Venture Capitalists React to Bernie Sanders’ Plan to Seize 50% of AI Company Equity for a Government Sovereign Wealth Fund

On June 1st Senator Bernie Sanders published an op-ed in the New York Times titled “AI is a Public Resource. You Should Own Half of It.” The piece introduced the American AI Sovereign Wealth Fund Act proposing a one-time 50% tax on stock rather than profits of the largest AI companies including OpenAI Anthropic and xAI. Under the proposal shares would be directed into a government sovereign wealth fund giving the public voting rights and equal board representation at each company. Sanders framed it this way:

The foundation of AI is our collective and human intelligence. The books, the songs, the journalism, scientific research code essentially taken from some of the wealthiest people in the world.

Host Jason Calacanis introduced the discussion by pointing out the wide political appeal of the idea.

This pitch unifies Bernie even Steve Bannon people in the administration. Trump himself loves the Sovereign Wealth Fund.

David Sacks was direct in his opposition while still acknowledging the political logic behind the proposal.

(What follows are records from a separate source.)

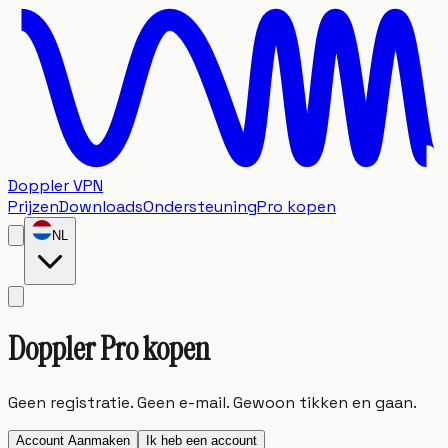
Doppler VPN
Prijzen
Downloads
Ondersteuning
Pro kopen
NL
Doppler
Pro
kopen
Geen registratie. Geen e-mail. Gewoon tikken en gaan.
Account Aanmaken
Ik heb een account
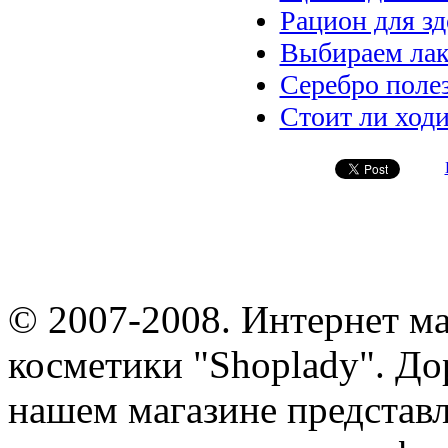
Рацион для з
Выбираем лак
Серебро полез
Стоит ли ходи
© 2007-2008. Интернет м
косметики "Shoplady". До
нашем магазине представ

He said:

I’m not in favor of Bernie’s proposal because it’s a straight-up taking of property and I think that would set a very bad precedent. You just cannot do that. However I do have sympathy for where it’s coming from and I understand and could support some sort of more voluntary means of allowing the public to participate in this.

He expanded on the conditions that made the idea resonate politically:

You’ve got all these AI CEOs telling the public that they’re going to basically put half of them out of work. They trained their models using all of humanity’s collective knowledge that was basically assembled over hundreds or even thousands of years. Humans put it on the internet for free. Everyone made their contribution. They certainly didn’t do that thinking they’re going to put themselves out of work. Ordinary Americans are going to say, ‘What’s in this deal for me?’

By the end of the episode Sacks appeared more open to compromise:

I think I may be okay with Bernie’s idea in the event that it’s a public benefit corporation that says it’s going to cause major job displacement that trained for free on humanity’s knowledge but gatekeeps and refuses to give back. Maybe it should be 75%. I don’t know.

Chamath Palihapitiya went further arguing the underlying concern has merit:

Bernie does have a good point which is they train for free on all of our knowledge but they’re gatekeeping the output so that their competitors which is a very large set of people cannot use it. And that seems wrong.

He also suggested a more aggressive negotiating position:

If it were me running the sovereign wealth fund yeah I’d probably own 75% of these companies when I was done. But that’s me and I can negotiate. I don’t think Bernie can negotiate out of a paper bag.

Calacanis closed with a blunt reflection on the debate:

Part of me wants to agree with Bernie and just say take their stuff. I’m so tired of defending these people. It’s a tax on poor judgment because they’ve been out there teaching the public that what they do is harmful for years.